A dificuldade de abandono da taxa de câmbio fixa pela Grécia é muito maior que a enfrentada pela Argentina
Embora a história costume se repetir como farsa, desta vez a dança pode ser a metáfora mais apropriada para mais uma das repetições com que Clio nos brinda.
Há, nos desenvolvimentos recentes na Grécia, padrões por demais conhecidos para quem acompanhou de perto a crise argentina, sugerindo que o fim da tragédia grega, como já antecipava Manuel Bandeira, irá terminar num tango argentino.
O tema comum a ambas as crises é a dificuldade do ajuste sob taxas fixas de câmbio potencializada por problemas fiscais.
Diga-se a favor da Argentina que, mesmo vivendo um período de baixo crescimento nos anos que antecederam sua crise, as contas fiscais nunca chegaram ao estado de deterioração das da Grécia. Pelo contrário, o governo argentino lutou com a costumeira garra para melhorar seu desempenho fiscal, chegando a cortar os salários do funcionalismo e, perto do fim, até as aposentadorias.
Por muito menos, outros países, Grécia inclusive, já teriam iniciado a mãe de todas as revoltas.
Dito isso, sabia-se desde sempre que, como praticamente toda dívida pública argentina era denominada em moeda estrangeira, o fim da convertibilidad levaria necessariamente à reestruturação da dívida (calote, para os íntimos).

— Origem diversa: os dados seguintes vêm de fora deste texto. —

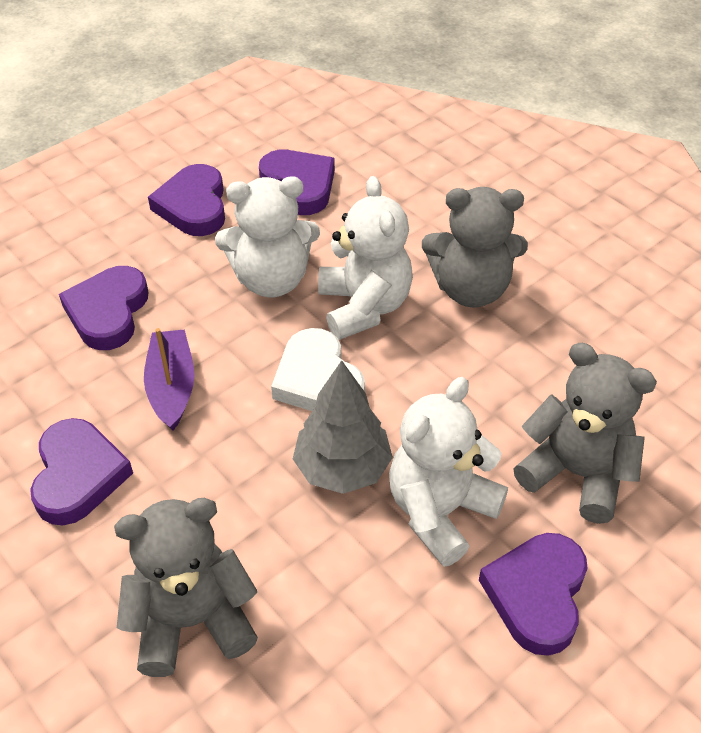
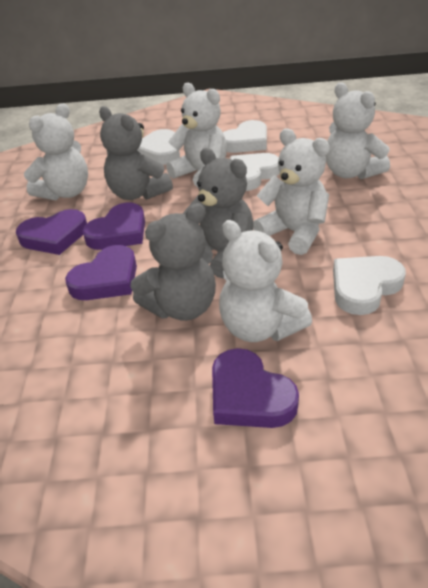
grey tree: [293,360,393,494] = 1 -> none = 0
purple boat: [144,328,195,431] = 1 -> none = 0
purple heart: [30,418,133,525] [59,266,149,350] [148,164,225,236] [259,150,335,215] [479,533,588,656] = 5 -> [16,209,87,255] [65,245,137,300] [82,203,145,250] [212,348,299,428] = 4
white heart: [271,328,365,411] = 1 -> [137,129,180,165] [223,120,267,153] [230,153,280,191] [333,256,406,315] = 4
white teddy bear: [215,176,320,297] [318,176,413,340] [389,377,508,567] = 3 -> [24,103,88,200] [166,83,227,187] [219,220,312,342] [253,129,330,255] [326,83,390,179] = 5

Por outro lado, a forte queda de preços de commodities entre 1997 e 2002, associada à desvalorização do real em 1999, requeria uma desvalorização real do peso que, sob câmbio fixo, só podia ser atingida pela deflação doméstica.
Dada a rigidez para baixo de preços e salários, esse mecanismo de ajuste desembocou numa recessão duradoura, reduzindo dramaticamente a receita tributária e colocando o país numa armadilha: mantida a convertibilidad, a recessão continuaria, com consequências desagradáveis para as contas públicas; por outro lado, a desvalorização levaria -como de fato levou- à reestruturação.
Esse mesmo dilema se repete na Grécia, agravado, porém, por dois desenvolvimentos. Em primeiro lugar, o desempenho fiscal heleno é muito pior do que o argentino, em parte porque a recessão foi mais profunda, em parte porque o governo grego jamais mostrou a mesma disposição para corrigir o problema.
Não bastasse isso, a dificuldade de abandono da taxa de câmbio fixa no caso helênico é muito maior do que a enfrentada pelos nossos vizinhos (e os obstáculos à época já eram formidáveis).
Concretamente, a Grécia teria que abandonar o euro, fenômeno inédito desde a criação da moeda comum e muito raro na história moderna. As dificuldades operacionais dessa mudança são quase intransponíveis e levariam, é claro, ao default, incluindo provavelmente a troca da moeda na qual a dívida é denominada.
À luz dessas considerações, parece ser inevitável alguma forma de reestruturação, embora não esteja claro se esta alcançaria também o financiamento oferecido pela União Europeia e pelo FMI (Fundo Monetário Internacional) em maio do ano passado. Contudo, se isso é verdade, por que postergar o processo?
A bem da verdade, o principal (se não único) motivo para evitar agora o calote é que os gastos não financeiros do governo grego ainda superam a arrecadação (há deficit primário), ou seja, mesmo que a Grécia interrompesse o serviço de sua dívida, ainda -em contraste com a Argentina- não teria sequer como pagar suas contas. Nesse caso, o ajuste fiscal involuntário seria ainda mais drástico do que a versão hoje em discussão.
Daí as tentativas de postergação. Primeiro o pacote de ajuda, agora propostas para um troca voluntária (ou nem tanto) dos títulos a vencer por outros de prazo algo mais longo, muito similares ao megacanje que ocorreu na Argentina pouco antes do colapso (conforme me lembrou Mario Torós, a quem agradeço). De forma similar, não parecem suficientes para evitar o default.
A análise das consequências de um calote grego fica para o próximo artigo. Por ora, basta saber onde terminará a evolução do último tango em Atenas.